Passage provided =
***
Friday, June 22, 2012

Friday and a mostly Canadian muse

It's Friday, and that means the return of the popular dude. Yesterday was glorious sunshine and the top was down on the Miata all day. This morning is back to grey and threatening. I reach back and pull the top up over me about two-thirds of the way in this morning after a few small drops appear on my windshield. On these maybe-it-will-rain-maybe-it-won't mornings I think leaving the top down to see if I can make it all the way into campus without getting wet is a game I play with myself. This morning I lose just before I get to the second Starbucks along my route.

Regular readers (both of you) will know I am no small fan of yerba mate. My current perfect mate drinking set up for the office looks like this:




A gourd-ishly shaped Pete's Coffee mug rocking a small heap of Guayki's smokey barbacua blend mate, a spoon-style Argentinian bombilla, and a Guayaki travel mug full of additional hot water, to serve as my desk-top termica.

I'd much rather have my morning mate than coffee most days, but there are times (and especially on Friday mornings) when I wish I could get my mate via the Starbuck's drive through. Not because it is hard to make (nothing could be easier than setting some water to near-boil), but for the I'm-treating-myself-today aspect of picking up a cup of coffee on the way into the office. Ok, that's silly, I know, but there it is nonetheless. This morning I pass on by.
***
Data for analysis =
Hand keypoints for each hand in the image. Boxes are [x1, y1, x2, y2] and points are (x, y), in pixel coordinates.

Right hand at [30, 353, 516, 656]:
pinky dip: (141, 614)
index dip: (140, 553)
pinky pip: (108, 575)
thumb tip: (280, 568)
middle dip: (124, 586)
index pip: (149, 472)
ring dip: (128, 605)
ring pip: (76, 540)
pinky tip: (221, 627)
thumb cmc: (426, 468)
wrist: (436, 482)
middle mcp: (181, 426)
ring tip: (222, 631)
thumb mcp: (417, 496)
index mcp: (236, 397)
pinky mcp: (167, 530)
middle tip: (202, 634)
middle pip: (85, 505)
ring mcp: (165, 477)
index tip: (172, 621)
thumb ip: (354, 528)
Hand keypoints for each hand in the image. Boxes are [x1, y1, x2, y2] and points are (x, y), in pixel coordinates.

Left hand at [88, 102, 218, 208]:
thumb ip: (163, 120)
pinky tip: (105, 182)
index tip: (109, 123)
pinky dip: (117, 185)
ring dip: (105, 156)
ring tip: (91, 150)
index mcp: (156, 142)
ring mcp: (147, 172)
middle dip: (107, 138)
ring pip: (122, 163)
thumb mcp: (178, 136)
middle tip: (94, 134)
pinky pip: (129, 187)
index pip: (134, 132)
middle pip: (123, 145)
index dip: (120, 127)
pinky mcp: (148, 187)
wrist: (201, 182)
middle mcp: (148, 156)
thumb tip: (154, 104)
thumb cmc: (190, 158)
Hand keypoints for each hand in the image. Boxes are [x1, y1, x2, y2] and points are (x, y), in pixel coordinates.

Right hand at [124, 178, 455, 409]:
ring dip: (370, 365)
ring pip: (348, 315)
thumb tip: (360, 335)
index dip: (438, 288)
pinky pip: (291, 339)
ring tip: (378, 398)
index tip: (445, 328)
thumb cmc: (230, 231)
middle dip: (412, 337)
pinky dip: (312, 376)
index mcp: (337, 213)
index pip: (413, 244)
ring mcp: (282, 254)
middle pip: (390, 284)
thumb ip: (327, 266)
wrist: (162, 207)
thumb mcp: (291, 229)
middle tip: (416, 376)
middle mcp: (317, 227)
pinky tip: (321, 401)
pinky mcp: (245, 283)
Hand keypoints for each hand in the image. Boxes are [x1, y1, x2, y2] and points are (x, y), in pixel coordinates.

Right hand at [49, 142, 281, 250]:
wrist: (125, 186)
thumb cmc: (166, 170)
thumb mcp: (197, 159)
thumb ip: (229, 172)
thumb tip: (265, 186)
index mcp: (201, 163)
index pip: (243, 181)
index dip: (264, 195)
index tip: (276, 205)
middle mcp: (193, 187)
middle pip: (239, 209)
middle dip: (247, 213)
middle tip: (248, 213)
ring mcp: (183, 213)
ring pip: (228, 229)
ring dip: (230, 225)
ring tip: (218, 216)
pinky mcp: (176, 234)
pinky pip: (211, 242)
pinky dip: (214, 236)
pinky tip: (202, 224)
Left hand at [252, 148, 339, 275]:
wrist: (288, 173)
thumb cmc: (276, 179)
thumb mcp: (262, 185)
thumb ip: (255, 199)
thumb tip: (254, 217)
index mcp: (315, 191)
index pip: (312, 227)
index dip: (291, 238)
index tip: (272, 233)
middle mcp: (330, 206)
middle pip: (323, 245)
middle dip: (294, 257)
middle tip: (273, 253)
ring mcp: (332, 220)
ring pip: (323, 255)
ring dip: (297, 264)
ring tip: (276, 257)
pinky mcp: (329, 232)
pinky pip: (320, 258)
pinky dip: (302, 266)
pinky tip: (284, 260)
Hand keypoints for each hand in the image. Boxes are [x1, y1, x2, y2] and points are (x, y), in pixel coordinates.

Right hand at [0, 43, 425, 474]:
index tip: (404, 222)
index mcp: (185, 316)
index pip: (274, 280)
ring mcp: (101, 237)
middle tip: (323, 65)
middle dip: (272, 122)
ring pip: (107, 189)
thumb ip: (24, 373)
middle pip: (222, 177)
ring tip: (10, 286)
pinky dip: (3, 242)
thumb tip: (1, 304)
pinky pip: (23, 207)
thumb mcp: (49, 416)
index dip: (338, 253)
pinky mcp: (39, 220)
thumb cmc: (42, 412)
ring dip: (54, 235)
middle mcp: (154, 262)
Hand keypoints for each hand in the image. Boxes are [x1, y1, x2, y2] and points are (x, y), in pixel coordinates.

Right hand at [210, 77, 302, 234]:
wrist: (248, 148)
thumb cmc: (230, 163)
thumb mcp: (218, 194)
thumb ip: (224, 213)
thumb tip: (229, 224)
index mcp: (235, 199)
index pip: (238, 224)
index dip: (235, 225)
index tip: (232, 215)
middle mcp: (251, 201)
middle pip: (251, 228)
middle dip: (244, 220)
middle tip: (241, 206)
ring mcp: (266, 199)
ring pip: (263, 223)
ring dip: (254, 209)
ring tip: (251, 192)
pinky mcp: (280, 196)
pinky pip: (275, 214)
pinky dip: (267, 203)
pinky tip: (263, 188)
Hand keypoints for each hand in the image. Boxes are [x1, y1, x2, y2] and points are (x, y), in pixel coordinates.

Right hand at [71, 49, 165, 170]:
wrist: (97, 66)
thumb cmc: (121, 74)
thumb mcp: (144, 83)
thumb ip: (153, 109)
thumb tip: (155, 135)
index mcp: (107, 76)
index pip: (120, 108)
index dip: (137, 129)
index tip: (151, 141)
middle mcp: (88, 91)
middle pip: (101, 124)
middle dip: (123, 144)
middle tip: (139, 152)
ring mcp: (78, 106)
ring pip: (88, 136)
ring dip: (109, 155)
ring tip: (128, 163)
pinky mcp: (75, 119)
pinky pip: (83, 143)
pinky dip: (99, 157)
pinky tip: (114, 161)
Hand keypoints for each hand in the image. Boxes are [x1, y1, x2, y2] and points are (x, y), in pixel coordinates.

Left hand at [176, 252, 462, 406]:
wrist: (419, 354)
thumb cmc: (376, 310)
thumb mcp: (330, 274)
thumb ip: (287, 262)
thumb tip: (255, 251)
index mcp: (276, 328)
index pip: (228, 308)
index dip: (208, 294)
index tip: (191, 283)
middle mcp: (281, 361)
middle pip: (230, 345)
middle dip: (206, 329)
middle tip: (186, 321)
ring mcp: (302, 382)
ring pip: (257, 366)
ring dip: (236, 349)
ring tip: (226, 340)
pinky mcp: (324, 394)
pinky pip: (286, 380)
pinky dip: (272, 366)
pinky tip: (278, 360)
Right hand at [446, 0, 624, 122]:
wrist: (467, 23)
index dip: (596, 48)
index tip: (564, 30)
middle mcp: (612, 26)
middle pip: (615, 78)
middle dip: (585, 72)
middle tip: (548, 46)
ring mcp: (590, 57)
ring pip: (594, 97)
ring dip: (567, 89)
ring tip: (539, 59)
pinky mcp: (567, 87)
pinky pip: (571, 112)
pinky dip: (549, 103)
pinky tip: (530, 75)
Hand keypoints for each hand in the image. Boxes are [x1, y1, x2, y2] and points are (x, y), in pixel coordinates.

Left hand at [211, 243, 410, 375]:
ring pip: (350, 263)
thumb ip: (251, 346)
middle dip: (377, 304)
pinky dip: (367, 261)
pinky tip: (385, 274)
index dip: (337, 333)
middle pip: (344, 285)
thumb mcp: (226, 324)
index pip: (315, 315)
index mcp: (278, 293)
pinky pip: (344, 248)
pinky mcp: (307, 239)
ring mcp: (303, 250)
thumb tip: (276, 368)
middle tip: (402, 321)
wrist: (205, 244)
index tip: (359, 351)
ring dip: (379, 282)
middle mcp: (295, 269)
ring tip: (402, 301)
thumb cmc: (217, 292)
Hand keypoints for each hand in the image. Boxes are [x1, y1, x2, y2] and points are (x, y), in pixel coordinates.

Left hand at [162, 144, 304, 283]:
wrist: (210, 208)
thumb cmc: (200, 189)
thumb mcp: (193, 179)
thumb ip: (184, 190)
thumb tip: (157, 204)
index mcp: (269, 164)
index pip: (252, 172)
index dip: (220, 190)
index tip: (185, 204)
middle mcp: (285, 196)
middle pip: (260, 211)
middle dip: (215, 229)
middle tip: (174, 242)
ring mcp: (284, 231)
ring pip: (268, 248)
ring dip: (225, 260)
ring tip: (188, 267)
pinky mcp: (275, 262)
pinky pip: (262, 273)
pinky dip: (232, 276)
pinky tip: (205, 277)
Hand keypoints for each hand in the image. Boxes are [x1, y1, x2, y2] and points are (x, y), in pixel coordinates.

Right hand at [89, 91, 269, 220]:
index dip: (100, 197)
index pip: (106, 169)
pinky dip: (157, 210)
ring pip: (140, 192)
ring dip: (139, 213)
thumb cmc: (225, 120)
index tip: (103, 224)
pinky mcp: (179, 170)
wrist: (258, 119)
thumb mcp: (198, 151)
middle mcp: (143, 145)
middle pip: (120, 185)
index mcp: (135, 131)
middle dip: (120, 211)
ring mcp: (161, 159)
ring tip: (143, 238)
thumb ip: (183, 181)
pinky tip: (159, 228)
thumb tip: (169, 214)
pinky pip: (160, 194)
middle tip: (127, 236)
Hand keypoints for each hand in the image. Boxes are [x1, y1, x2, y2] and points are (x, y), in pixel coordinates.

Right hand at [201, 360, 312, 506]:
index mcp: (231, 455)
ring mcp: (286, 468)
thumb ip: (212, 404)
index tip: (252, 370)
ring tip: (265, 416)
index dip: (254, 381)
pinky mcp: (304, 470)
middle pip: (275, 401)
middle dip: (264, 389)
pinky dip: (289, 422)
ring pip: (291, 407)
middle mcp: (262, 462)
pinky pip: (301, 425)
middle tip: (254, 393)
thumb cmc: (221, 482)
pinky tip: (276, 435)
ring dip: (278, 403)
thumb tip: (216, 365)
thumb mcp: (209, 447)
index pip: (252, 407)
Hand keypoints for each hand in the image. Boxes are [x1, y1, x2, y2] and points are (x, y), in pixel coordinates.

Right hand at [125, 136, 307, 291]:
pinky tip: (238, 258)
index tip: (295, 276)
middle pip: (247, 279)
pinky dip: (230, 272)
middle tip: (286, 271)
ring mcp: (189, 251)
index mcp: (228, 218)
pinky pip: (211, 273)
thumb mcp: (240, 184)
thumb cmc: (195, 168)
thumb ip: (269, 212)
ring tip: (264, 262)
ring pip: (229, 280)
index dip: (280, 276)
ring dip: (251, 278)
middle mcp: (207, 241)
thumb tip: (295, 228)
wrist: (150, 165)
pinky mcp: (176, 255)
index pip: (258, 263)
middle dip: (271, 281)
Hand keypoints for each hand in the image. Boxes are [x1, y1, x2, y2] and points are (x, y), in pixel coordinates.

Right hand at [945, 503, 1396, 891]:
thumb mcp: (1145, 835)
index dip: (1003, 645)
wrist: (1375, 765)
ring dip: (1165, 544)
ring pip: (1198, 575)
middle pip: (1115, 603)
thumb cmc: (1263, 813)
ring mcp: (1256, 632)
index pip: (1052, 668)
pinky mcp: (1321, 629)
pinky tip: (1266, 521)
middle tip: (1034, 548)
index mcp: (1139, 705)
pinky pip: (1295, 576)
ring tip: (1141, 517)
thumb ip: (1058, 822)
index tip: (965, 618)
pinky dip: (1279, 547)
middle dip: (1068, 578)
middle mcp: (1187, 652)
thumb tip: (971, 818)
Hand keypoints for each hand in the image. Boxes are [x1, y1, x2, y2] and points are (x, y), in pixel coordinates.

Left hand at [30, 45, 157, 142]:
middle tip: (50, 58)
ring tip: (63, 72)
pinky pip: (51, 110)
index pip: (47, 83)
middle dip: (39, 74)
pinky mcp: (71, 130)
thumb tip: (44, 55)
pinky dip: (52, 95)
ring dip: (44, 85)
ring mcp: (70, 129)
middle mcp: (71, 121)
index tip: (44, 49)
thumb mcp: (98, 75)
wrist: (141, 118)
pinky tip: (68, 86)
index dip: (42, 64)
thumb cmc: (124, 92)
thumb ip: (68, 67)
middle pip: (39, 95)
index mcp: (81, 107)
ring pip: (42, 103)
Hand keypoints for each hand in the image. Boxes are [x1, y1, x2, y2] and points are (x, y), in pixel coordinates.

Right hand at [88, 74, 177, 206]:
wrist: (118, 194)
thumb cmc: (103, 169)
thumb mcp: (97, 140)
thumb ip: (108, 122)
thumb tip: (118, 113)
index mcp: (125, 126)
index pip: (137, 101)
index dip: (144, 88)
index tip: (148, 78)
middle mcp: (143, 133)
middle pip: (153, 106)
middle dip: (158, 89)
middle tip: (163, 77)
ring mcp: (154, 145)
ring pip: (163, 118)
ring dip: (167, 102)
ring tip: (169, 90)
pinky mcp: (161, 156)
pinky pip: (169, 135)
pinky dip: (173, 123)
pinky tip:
***
Problems to work on =
[A] From the Friday morning post about yerba mate above, copy down the part that opens with the words containing "Regular readers (both" and closes with "pass on by.".
[B] Rewrite the paragraph of the Friday morning post about yerba mate that begins "I'd much rather have my morning mate" as a short bulleted list that keeps its main facts.
[C] Extend the Friday morning post about yerba mate by writing what comes after its final sentence.

Your written answers =
[A]
Regular readers (both of you) will know I am no small fan of yerba mate. My current perfect mate drinking set up for the office looks like this:




A gourd-ishly shaped Pete's Coffee mug rocking a small heap of Guayki's smokey barbacua blend mate, a spoon-style Argentinian bombilla, and a Guayaki travel mug full of additional hot water, to serve as my desk-top termica.

I'd much rather have my morning mate than coffee most days, but there are times (and especially on Friday mornings) when I wish I could get my mate via the Starbuck's drive through. Not because it is hard to make (nothing could be easier than setting some water to near-boil), but for the I'm-treating-myself-today aspect of picking up a cup of coffee on the way into the office. Ok, that's silly, I know, but there it is nonetheless. This morning I pass on by.

[B]
- Most days the writer prefers morning mate to coffee.
- At times, especially on Friday mornings, the writer wishes mate were available at the Starbucks drive-through.
- Mate is not hard to make, since it only takes heating water to near boiling.
- The wish comes from the sense of treating oneself by picking up a drink on the way to the office.
- The writer admits this is silly.
- This morning the writer drives past without stopping.

[C]
Today's commute featured a wonderful playlist, another of those randomly served up lists that make me wonder what magic really lives in the iPod's shuffle algorithm. Two of Canada's best poet/songwriters account for 50% of the playlist. If I were manually managing this list I would be tempted to add in one more song written by one Canadian (Ian Tyson) and made famous by another (Neil Young): Four Strong Winds. But that would be gilding the lily, I suppose.

Leonard Cohen (covering his own Hallelujah, and being covered by Perla Batalla) weaves a beautiful, almost mythical (is it real, or only shapes in the clouds?), story with his Ballad of the Absent Mare. Just one small piece of this poem demonstrates its artful imagery:
Oh the world is sweet
the world is wide
and she's there where
the light and the darkness divide
and the steam's coming off her
she's huge and she's shy
and she steps on the moon
when she paws at the sky

Admit it, you can see that horse now, can't you?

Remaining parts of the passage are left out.